> Extrait de page
# # # # # # #

Après trois ans de combats et de fortunes diverses, les Autrichiens acceptent la paix; mais comme le territoire n'a pas été délivré des Turcs: les concessions promises par l'Autriche au Monténégro sont lettre morte.

Pierre Ier ne se décourage point, et les Monténégrins vont attaquer tout seuls; ils défont les Turcs sur le Lac de Scutari, dans un combat naval et plus tard dans une rude bataille où Mohammed pacha trouve la mort, et l'impression est telle [119] à Constantinople que l'indépendance pour laquelle les peuples Monténégrins ont versé tant de sang depuis Kossovo est enfin reconnue.

Mais un nouvel ennemi, plus puissant encore, s'avance. Les Français sont en Dalmatie; Pierre va se mesurer avec les lieutenants de Napoléon: avec Lauriston d'abord qu'il défait, puis avec Marmont duc de Raguse qu'il tient en échec.

# # # # # # #

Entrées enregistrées

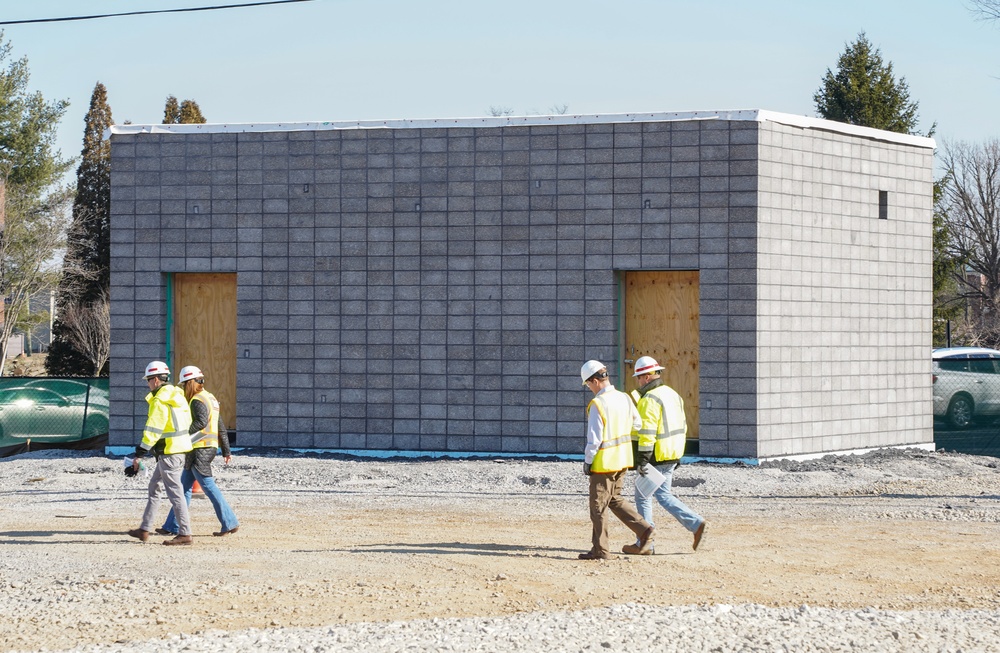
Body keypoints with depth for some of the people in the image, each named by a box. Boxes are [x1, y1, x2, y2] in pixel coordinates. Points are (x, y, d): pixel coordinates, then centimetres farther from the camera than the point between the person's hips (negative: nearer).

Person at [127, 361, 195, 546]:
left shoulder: (160, 401, -16)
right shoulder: (177, 396, 13)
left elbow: (152, 430, -20)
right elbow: (188, 422, 20)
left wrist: (140, 454, -17)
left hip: (169, 451, -10)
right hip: (181, 447, 10)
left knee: (174, 492, -7)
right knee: (154, 487, 18)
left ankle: (185, 534, -8)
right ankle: (145, 529, 23)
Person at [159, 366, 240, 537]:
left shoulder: (198, 400, -12)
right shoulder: (210, 398, 18)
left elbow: (201, 422, -30)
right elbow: (221, 428, 20)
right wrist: (226, 451, 22)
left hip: (199, 450, -10)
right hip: (209, 448, 10)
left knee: (209, 487, -6)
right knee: (184, 487, 13)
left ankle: (230, 523, -4)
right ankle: (172, 526, 16)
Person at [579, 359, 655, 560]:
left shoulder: (597, 404, -19)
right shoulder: (624, 398, 4)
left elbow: (594, 439, -18)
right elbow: (637, 425, 13)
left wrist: (587, 461, -6)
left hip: (604, 462, -8)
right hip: (623, 460, 8)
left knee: (598, 507, 3)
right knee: (615, 499, 21)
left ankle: (600, 550, 9)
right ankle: (644, 530, 11)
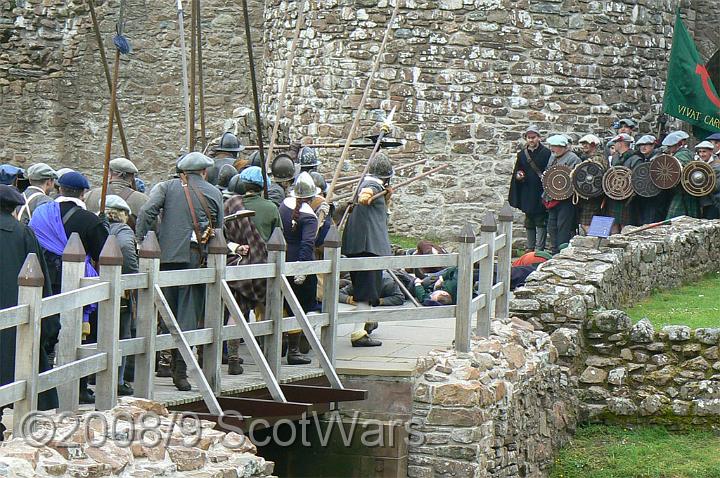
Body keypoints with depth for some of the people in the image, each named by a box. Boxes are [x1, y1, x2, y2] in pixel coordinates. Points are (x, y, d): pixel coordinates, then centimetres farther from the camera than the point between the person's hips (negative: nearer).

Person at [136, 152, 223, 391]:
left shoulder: (167, 187, 9)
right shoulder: (214, 193, 9)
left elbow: (147, 212, -6)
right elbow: (219, 229, 9)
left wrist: (140, 242, -3)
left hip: (167, 256, 1)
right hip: (196, 259, -1)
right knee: (188, 315, 0)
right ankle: (180, 370, -5)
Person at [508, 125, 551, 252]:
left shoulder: (546, 153, -4)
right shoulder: (522, 154, 10)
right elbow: (516, 171, 18)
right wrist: (518, 175, -4)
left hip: (540, 193, -5)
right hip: (527, 193, 5)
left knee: (540, 221, -5)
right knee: (529, 222, 12)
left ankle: (539, 249, -4)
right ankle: (530, 248, 19)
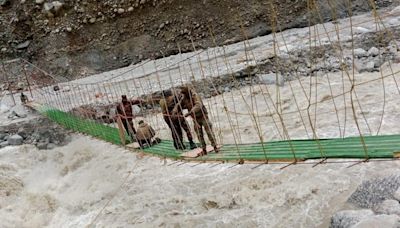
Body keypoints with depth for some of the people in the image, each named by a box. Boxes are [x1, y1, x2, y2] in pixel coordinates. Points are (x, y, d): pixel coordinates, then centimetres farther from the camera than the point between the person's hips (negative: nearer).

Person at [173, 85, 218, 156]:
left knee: (209, 131, -8)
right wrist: (174, 111, -19)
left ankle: (215, 147, 0)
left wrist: (189, 113, -49)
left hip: (203, 116, -6)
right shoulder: (184, 98, -4)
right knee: (199, 134, 4)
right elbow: (178, 105, 5)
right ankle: (204, 150, 9)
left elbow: (198, 105, -41)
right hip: (195, 118, 6)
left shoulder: (195, 96, -25)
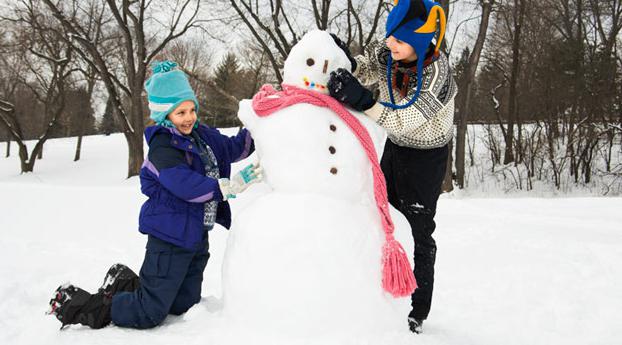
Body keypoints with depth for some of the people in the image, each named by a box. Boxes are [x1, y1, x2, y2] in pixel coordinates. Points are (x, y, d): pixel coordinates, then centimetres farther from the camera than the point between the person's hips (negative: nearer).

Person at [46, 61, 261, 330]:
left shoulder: (202, 135, 8)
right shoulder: (163, 145, -18)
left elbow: (233, 148, 21)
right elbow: (184, 185, -30)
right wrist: (230, 186, -28)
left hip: (196, 235, 9)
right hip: (170, 236, -9)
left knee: (183, 305, 18)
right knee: (148, 315, -5)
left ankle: (125, 283, 36)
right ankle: (74, 304, 12)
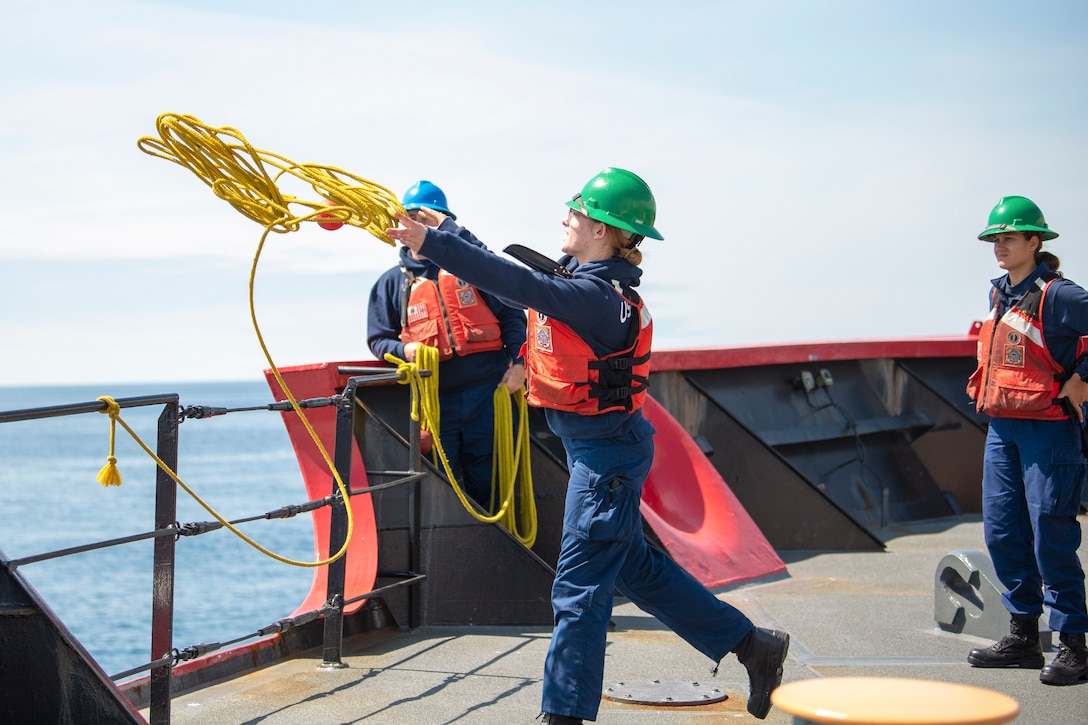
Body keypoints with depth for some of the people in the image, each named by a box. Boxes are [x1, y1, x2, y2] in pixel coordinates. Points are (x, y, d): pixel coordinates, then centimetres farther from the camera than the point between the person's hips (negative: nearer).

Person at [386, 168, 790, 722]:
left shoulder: (596, 296, -24)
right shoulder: (581, 275, 5)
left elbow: (521, 286, -34)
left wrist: (431, 242, -36)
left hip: (607, 453, -11)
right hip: (600, 445, 11)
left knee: (580, 586, -3)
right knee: (634, 567, 20)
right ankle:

# # # # # # #

> Consigne
Reprenez le passage de l'extrait sur le Monténégro commençant par "Pierre Ier ne" et se terminant par "tient en échec.", en remplaçant "Turcs" par "Ottomans". Le listing n'est pas nécessaire pour cet exercice.

> Corrigé
Pierre Ier ne se décourage point, et les Monténégrins vont attaquer tout seuls; ils défont les Ottomans sur le Lac de Scutari, dans un combat naval et plus tard dans une rude bataille où Mohammed pacha trouve la mort, et l'impression est telle [119] à Constantinople que l'indépendance pour laquelle les peuples Monténégrins ont versé tant de sang depuis Kossovo est enfin reconnue.

Mais un nouvel ennemi, plus puissant encore, s'avance. Les Français sont en Dalmatie; Pierre va se mesurer avec les lieutenants de Napoléon: avec Lauriston d'abord qu'il défait, puis avec Marmont duc de Raguse qu'il tient en échec.